[What needs to be done]: Reproduce the classification lines of each row below verbatim, from kingdom through common name. Omit the images.
** Start Record extracts **
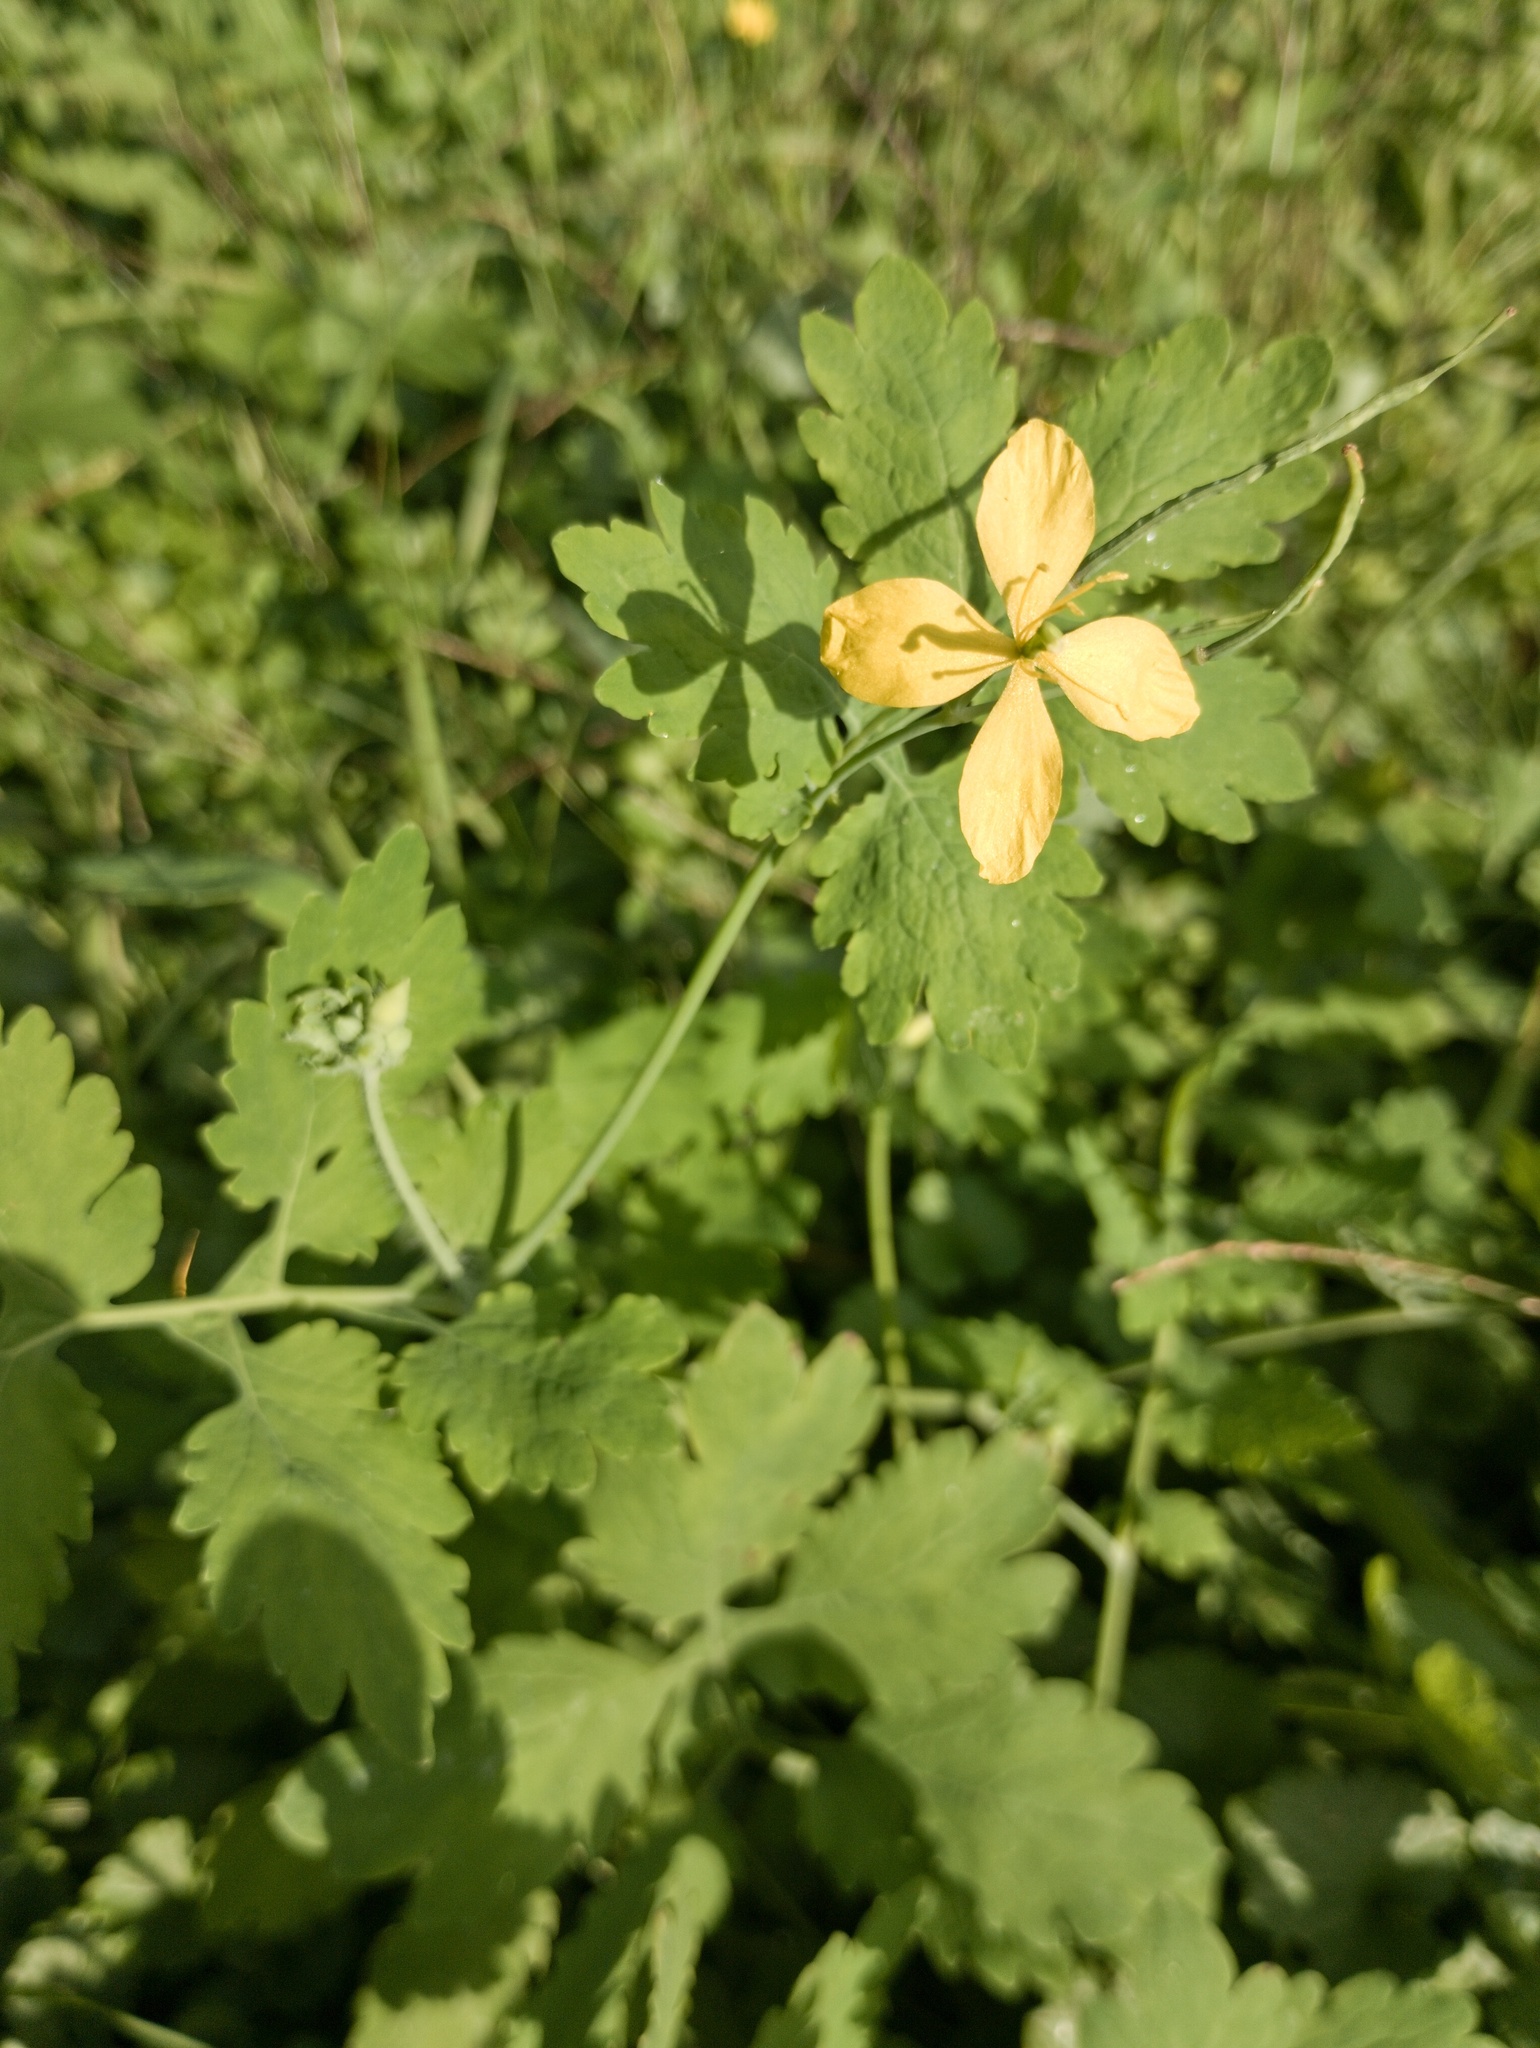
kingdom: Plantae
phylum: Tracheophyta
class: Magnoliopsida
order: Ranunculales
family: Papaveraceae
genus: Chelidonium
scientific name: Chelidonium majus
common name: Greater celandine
** End Record extracts **
[The output]:
kingdom: Plantae
phylum: Tracheophyta
class: Magnoliopsida
order: Ranunculales
family: Papaveraceae
genus: Chelidonium
scientific name: Chelidonium majus
common name: Greater celandine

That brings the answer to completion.